Piloting an F-15E Strike Eagle, Gen. Mark Kelly, commander of Air Combat Command, landed at Tyndall for a visit, Sept. 28-29, 2020.
The flight and visit allowed Kelly to get an overhead and ground perspective of the installation’s rebuilding efforts following Hurricane Michael in October 2018.
“To be resilient can be difficult in its own right, but try doing it after a natural disaster or make it even harder by being geographically separated from the installation and now do it during a pandemic,” Kelly said. “It was helpful for me see it in person -- you don’t feel it unless you see it. It is impressive what they have had to go through and have accomplished.”
Kelly’s visit focused on post-hurricane rebuild progress, understanding the installation’s current and future plans for operations and seeing how Tyndall is still developing resourceful and resilient Airmen trained to project unrivaled combat airpower.
“To rebuild resilient requires resilient Airmen,” Kelly said.
Seizing the opportunity, Kelly publically recognized a few of Tyndall’s best and brightest innovators, for their resiliency and hard work they had done and continue to do for the base.
- Staff Sgt. Danielle Hamzik, 325th Aerospace Medicine Squadron
- Morgan Haudenschild, 325th FW Judge Advocate Office
- William Zeringue, 325th Maintenance Squadron
- Senior Airman Aaron Dryden, 325th Operations Support Squadron
- Airman 1st Class Roosevelt Alexander, 325th Force Support Squadron.
“Thanks for what you do every day,” Kelly said. “It doesn’t go unnoticed or unappreciated.”
Kelly spoke passionately with Tyndall’s Airmen about navigating the road ahead and the challenges there will be to overcome, but he is excited about it, and to see what resilient Airmen continue to bring to the fight.

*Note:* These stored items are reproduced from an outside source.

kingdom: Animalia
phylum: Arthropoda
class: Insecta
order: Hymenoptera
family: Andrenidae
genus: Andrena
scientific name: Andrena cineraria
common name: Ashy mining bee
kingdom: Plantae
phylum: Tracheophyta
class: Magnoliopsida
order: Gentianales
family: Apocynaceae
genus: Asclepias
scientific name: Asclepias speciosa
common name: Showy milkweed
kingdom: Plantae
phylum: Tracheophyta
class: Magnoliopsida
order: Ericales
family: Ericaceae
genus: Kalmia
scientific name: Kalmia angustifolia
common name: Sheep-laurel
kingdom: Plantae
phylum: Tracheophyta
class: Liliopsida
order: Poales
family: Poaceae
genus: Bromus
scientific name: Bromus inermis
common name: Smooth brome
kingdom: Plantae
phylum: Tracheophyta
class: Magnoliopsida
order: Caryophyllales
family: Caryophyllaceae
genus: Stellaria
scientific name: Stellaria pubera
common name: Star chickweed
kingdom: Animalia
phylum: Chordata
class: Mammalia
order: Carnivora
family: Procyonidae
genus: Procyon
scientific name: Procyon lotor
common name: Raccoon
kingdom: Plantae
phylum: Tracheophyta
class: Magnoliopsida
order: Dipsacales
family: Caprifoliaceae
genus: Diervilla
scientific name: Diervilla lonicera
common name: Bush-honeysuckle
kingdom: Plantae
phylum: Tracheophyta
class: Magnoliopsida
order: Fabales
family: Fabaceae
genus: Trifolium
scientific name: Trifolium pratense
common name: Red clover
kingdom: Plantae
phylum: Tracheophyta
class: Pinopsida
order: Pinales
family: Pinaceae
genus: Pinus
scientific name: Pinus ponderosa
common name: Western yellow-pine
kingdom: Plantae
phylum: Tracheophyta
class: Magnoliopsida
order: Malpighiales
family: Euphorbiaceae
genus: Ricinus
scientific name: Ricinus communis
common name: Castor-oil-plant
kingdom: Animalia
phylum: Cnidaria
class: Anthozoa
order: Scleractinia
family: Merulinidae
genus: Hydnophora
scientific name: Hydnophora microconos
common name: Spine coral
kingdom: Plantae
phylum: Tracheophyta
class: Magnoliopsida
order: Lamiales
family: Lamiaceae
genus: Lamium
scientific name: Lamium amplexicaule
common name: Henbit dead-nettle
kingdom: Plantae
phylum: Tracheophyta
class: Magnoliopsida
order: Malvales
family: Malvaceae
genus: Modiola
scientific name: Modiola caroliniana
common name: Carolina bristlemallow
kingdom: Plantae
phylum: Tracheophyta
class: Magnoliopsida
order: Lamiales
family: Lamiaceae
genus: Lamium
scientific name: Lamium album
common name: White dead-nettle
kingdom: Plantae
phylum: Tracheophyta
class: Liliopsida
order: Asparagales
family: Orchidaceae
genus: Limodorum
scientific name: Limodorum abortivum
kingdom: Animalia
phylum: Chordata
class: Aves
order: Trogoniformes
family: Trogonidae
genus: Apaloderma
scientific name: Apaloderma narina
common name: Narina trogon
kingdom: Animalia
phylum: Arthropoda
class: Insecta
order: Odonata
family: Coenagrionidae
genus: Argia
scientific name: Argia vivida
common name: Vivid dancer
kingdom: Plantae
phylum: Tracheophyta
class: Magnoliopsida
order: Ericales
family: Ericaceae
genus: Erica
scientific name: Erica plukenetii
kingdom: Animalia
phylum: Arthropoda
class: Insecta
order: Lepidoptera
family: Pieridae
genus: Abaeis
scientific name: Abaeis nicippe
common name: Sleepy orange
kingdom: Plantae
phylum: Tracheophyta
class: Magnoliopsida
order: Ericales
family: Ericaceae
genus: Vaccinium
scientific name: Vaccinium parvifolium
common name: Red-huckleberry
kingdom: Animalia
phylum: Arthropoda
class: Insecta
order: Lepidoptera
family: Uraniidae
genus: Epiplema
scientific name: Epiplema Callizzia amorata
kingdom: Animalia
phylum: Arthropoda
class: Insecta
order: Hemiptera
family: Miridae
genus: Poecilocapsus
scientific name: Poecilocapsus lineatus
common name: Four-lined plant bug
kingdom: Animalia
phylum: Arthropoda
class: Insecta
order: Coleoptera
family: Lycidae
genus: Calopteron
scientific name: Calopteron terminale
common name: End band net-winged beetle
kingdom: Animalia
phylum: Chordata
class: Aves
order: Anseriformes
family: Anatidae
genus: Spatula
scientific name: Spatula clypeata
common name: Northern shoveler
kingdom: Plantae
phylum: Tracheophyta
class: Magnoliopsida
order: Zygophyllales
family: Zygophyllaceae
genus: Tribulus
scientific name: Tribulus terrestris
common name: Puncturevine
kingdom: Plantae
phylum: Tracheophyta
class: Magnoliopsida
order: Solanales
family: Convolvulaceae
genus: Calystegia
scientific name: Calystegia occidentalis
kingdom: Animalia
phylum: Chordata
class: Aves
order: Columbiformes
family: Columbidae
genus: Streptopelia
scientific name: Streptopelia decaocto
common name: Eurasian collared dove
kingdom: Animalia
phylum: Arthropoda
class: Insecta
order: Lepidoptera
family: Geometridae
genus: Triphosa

“There’s 94,000 sons and daughters that are under ACC, which means there’s 94,000 families attached to these great Airmen, and there are 94,000 sets of parents who loaned us their sons and daughters. We owe them focused effort,” the commander said.
He also spoke with the 325th Fighter Wing squadron commanders to gauge how the installation is upholding airpower projection for future generations.
“We as a nation, and as a MAJCOM, we’re only as strong as that which we can project forward, only as strong as what we can defend, what we can sustain and what we can credibly operate. You only do that with resilient Airmen, resilient families, resilient networks, infrastructure and weapons systems,” Kelly said. "This will serve as a great example of what resilience looks like; the term they use is ‘Installation of the Future’ and that’s accurate because in the future we’re going to need all that resiliency rolled into one.”